Question 3: What is a “data analytics stack” and whats in your stack?
A “data analytics stack” is a set of software and technologies that work together to facilitate storing, processing, analyzing, and visualizing data. Regarding my stack, right now I would say that I spend most of my time using the python scientific stack (NumPy, SciPy, scikit-learn, pandas, Numba, NLTK, etc.). Luigi is my favorite package for managing complex data processing pipelines (ruffus and snakemake are not bad though). I’m also a huge fan of R, which is what I got started on in grad school. Some of my favorite packages for R are caret, datatable, ggplot2, dplyr, glmnet, randomForest, gbm, and SuperLearner. I could go on for a while. I’ve also played around with Julia, Scala, and Go, but I’m not nearly as proficient in these three. In terms of IDEs, I mostly use vim/sublime-text and R-studio for R of course. I’m also a huge fan of Linux and like to use shell commands such as awk, sed, grep when I can.

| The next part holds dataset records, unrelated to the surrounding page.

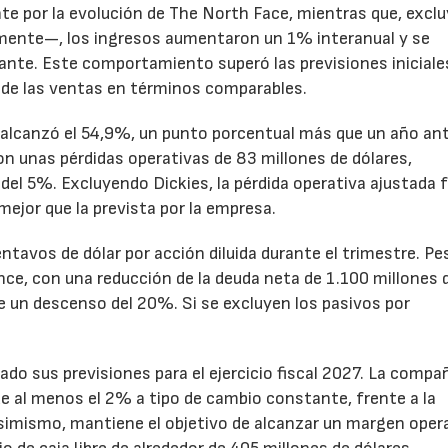
te por la evolución de The North Face, mientras que, excl
emente—, los ingresos aumentaron un 1% interanual y se
nte. Este comportamiento superó las previsiones iniciales
 de las ventas en términos comparables.
to alcanzó el 54,9%, un punto porcentual más que un año ant
n unas pérdidas operativas de 83 millones de dólares,
el 5%. Excluyendo Dickies, la pérdida operativa ajustada 
mejor que la prevista por la empresa.
ntavos de dólar por acción diluida durante el trimestre. Pe
ance, con una reducción de la deuda neta de 1.100 millones 
ne un descenso del 20%. Si se excluyen los pasivos por
ado sus previsiones para el ejercicio fiscal 2027. La compa
e al menos el 2% a tipo de cambio constante, frente a la
Asimismo, mantiene el objetivo de alcanzar un margen oper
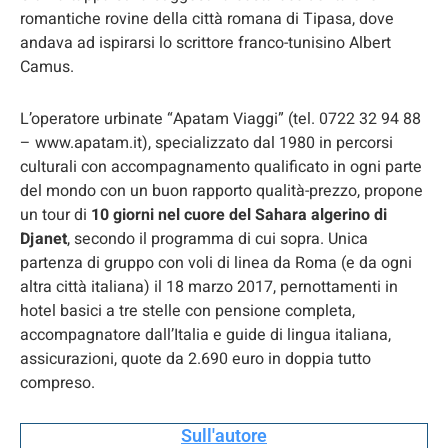
romantiche rovine della città romana di Tipasa, dove
andava ad ispirarsi lo scrittore franco-tunisino Albert
Camus.
L’operatore urbinate “Apatam Viaggi” (tel. 0722 32 94 88
– www.apatam.it), specializzato dal 1980 in percorsi
culturali con accompagnamento qualificato in ogni parte
del mondo con un buon rapporto qualità-prezzo, propone
un tour di
10 giorni nel cuore del Sahara algerino di
Djanet
, secondo il programma di cui sopra. Unica
partenza di gruppo con voli di linea da Roma (e da ogni
altra città italiana) il 18 marzo 2017, pernottamenti in
hotel basici a tre stelle con pensione completa,
accompagnatore dall’Italia e guide di lingua italiana,
assicurazioni, quote da 2.690 euro in doppia tutto
compreso.
Sull'autore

Question 4: So, wait, your a Doctor? How’d you get here?
Well, where does the story start? I suppose in graduate school. Looking back now I can see the signs were there, the desire to automate everything, the hours I spend writing manuscripts in LaTeX, my conversion to Bayesian statistics…. all signs of a soon-to-be data scientist? Probably… At some point on my way to getting my Ph.D. in clinical psychology, I realized that I enjoyed research more than I enjoyed clinical work. Later, I realized that I enjoyed the tools, methods, and processes of research so much that the subject matter was secondary. I was doing a fellowship at Yale and became friends with a couple of folks in the Political Science department, Adam Dynes, who was finishing up his Ph.D. at the time and Luke Thompson who was doing a post-doc and had a shared interest in Bayesian methods. I credit them for getting me interested in this area, and it was ultimately through their connections that I ended up at 0ptimus.
Question 5: Best tip for aspiring data scientists?
Learn by doing. Classes can be helpful, but I learned a long time ago that classes can actually slow down learning when there is a strong intrinsic interest. Don’t get used to working with clean data. 80% of predictive modeling is getting the right data in the right format. Learn functional programming (e.g., map, reduce, filter, etc.) as it will allows you to scale your work when working with big data. Don’t limit yourself to one language, start with python if you don’t have any other background, but expand out from there. Finally, don’t neglect data visualization: matplotlib, ggplot2, and d3.js are all great libraries.